WORK ITEM:
Beneath this task are records; print exactly the stretch of them from the line with "pinky tip: (138, 211)" through the line with "ring tip: (169, 223)", both ends included.

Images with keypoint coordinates
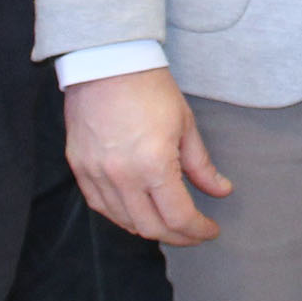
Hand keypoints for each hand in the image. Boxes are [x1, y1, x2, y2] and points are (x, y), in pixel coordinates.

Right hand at [64, 67, 230, 245]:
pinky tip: (138, 211)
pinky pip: (101, 206)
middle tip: (193, 232)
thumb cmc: (151, 89)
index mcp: (153, 165)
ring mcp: (96, 175)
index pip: (178, 217)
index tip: (210, 230)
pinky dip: (122, 216)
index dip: (198, 230)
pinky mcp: (80, 169)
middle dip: (178, 237)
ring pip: (124, 222)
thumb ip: (201, 166)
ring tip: (169, 223)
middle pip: (151, 228)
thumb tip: (221, 191)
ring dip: (150, 229)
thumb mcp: (186, 125)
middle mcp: (122, 177)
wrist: (107, 63)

REPLY:
pinky tip: (138, 211)
pinky pip: (101, 206)
middle tip: (193, 232)
thumb cmc: (151, 89)
index mcp: (153, 165)
ring mcp: (96, 175)
index pip: (178, 217)
index tip: (210, 230)
pinky dip: (122, 216)
index dip: (198, 230)
pinky mcp: (80, 169)
middle dip: (178, 237)
ring pip: (124, 222)
thumb ip: (201, 166)
ring tip: (169, 223)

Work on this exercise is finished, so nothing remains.